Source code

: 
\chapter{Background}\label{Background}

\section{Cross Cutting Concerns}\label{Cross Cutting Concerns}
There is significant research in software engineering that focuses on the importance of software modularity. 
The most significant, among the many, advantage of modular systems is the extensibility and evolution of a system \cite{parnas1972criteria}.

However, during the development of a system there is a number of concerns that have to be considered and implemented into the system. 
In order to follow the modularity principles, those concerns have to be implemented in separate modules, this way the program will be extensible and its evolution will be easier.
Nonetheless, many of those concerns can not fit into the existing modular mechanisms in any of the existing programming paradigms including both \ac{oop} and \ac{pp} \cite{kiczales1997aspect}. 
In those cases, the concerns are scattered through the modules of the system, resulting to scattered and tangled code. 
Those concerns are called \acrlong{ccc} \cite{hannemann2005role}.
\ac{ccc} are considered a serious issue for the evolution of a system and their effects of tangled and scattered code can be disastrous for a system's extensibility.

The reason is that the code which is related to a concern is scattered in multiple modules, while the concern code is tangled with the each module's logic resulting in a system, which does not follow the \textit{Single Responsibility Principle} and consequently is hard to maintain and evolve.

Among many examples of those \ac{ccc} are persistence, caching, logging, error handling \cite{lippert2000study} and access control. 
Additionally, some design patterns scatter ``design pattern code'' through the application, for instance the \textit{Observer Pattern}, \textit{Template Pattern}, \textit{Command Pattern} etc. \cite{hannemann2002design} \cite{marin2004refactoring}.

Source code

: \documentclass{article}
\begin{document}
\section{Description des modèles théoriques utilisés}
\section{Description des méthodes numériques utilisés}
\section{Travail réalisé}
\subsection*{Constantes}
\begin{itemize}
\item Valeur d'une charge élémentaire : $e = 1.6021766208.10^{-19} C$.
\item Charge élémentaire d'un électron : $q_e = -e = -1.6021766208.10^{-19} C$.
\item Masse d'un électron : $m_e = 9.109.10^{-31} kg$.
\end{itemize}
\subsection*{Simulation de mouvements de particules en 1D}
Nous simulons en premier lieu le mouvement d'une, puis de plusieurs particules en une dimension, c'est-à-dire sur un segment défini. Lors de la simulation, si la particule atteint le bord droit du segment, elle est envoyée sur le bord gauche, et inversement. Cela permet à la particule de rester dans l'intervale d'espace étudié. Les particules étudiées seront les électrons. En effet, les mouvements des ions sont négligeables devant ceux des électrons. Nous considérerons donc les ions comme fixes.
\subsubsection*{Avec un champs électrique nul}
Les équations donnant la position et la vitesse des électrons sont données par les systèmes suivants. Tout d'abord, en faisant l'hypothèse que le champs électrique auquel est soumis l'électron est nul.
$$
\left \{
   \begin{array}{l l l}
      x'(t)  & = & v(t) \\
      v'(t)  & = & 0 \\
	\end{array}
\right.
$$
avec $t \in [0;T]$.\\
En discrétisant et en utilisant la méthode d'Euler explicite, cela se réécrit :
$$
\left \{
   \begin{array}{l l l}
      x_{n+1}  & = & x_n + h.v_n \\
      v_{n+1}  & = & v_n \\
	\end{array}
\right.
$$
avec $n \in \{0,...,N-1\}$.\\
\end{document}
○ ○ ○ ○
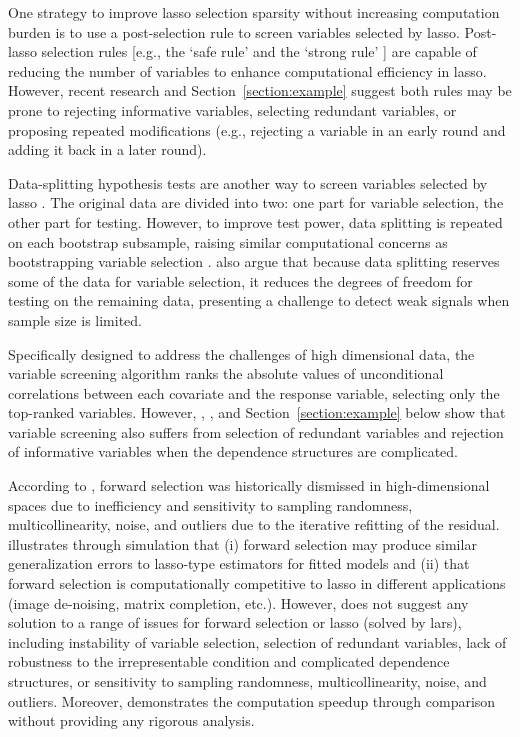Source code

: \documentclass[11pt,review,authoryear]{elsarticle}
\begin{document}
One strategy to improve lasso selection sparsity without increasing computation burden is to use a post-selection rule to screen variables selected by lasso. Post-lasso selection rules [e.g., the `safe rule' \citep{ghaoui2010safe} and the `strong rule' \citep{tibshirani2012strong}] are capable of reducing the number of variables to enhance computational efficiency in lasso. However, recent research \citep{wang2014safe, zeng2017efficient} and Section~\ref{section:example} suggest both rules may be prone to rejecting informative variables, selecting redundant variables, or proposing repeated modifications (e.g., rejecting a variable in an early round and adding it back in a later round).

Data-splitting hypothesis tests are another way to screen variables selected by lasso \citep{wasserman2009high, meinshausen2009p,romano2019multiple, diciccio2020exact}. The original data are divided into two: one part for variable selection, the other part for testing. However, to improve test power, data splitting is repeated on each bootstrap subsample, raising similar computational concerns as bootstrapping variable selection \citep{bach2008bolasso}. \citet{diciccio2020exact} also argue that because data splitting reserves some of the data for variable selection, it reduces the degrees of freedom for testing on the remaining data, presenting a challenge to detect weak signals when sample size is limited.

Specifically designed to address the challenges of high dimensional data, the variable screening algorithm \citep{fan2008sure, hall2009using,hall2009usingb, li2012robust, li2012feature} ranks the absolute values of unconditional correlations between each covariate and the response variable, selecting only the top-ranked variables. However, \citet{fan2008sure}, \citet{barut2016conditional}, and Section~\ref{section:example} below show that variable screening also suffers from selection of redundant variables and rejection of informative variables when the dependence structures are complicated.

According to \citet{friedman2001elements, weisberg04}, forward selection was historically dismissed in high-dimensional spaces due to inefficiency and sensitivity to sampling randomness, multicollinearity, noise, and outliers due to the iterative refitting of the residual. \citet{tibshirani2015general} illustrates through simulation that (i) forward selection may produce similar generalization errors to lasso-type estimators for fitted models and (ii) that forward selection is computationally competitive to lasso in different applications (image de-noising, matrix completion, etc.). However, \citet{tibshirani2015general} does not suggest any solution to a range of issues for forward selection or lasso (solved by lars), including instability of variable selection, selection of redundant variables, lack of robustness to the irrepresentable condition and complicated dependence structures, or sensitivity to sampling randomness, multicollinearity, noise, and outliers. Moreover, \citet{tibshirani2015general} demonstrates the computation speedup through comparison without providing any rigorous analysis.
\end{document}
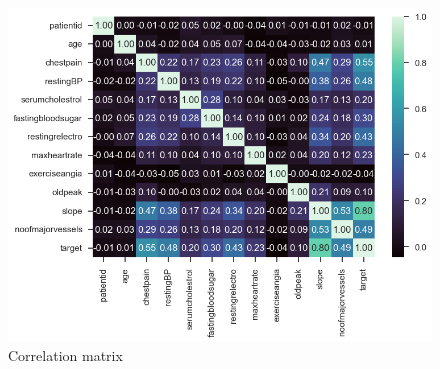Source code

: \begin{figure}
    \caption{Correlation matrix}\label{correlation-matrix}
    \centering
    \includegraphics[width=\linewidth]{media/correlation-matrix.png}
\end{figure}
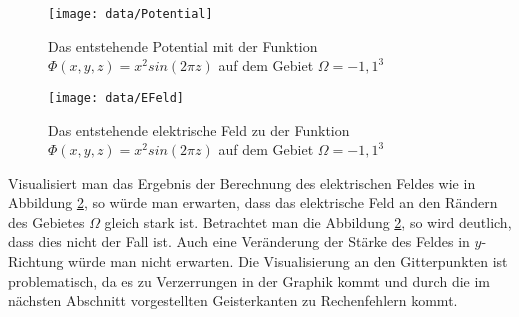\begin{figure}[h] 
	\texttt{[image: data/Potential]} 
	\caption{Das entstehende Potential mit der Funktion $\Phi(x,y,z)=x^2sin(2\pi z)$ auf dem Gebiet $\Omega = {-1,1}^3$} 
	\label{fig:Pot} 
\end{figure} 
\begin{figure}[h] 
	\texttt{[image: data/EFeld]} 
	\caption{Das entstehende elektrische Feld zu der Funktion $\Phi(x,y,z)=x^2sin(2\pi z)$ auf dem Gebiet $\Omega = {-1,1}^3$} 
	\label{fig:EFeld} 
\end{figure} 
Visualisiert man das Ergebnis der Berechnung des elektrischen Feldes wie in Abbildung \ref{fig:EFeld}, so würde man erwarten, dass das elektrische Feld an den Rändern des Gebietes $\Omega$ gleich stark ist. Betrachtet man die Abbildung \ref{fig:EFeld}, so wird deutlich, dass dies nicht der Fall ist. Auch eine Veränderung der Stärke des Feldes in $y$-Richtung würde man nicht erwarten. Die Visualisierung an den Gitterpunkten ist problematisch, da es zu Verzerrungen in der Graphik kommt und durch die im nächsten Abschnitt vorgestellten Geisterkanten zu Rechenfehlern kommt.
○ ○ ○ ○
● **Task details**
Among the records, find the lines that contain "Omega" and copy each of them.

● **Response below**
	\caption{Das entstehende Potential mit der Funktion $\Phi(x,y,z)=x^2sin(2\pi z)$ auf dem Gebiet $\Omega = {-1,1}^3$} 
	\caption{Das entstehende elektrische Feld zu der Funktion $\Phi(x,y,z)=x^2sin(2\pi z)$ auf dem Gebiet $\Omega = {-1,1}^3$} 
Visualisiert man das Ergebnis der Berechnung des elektrischen Feldes wie in Abbildung \ref{fig:EFeld}, so würde man erwarten, dass das elektrische Feld an den Rändern des Gebietes $\Omega$ gleich stark ist. Betrachtet man die Abbildung \ref{fig:EFeld}, so wird deutlich, dass dies nicht der Fall ist. Auch eine Veränderung der Stärke des Feldes in $y$-Richtung würde man nicht erwarten. Die Visualisierung an den Gitterpunkten ist problematisch, da es zu Verzerrungen in der Graphik kommt und durch die im nächsten Abschnitt vorgestellten Geisterkanten zu Rechenfehlern kommt.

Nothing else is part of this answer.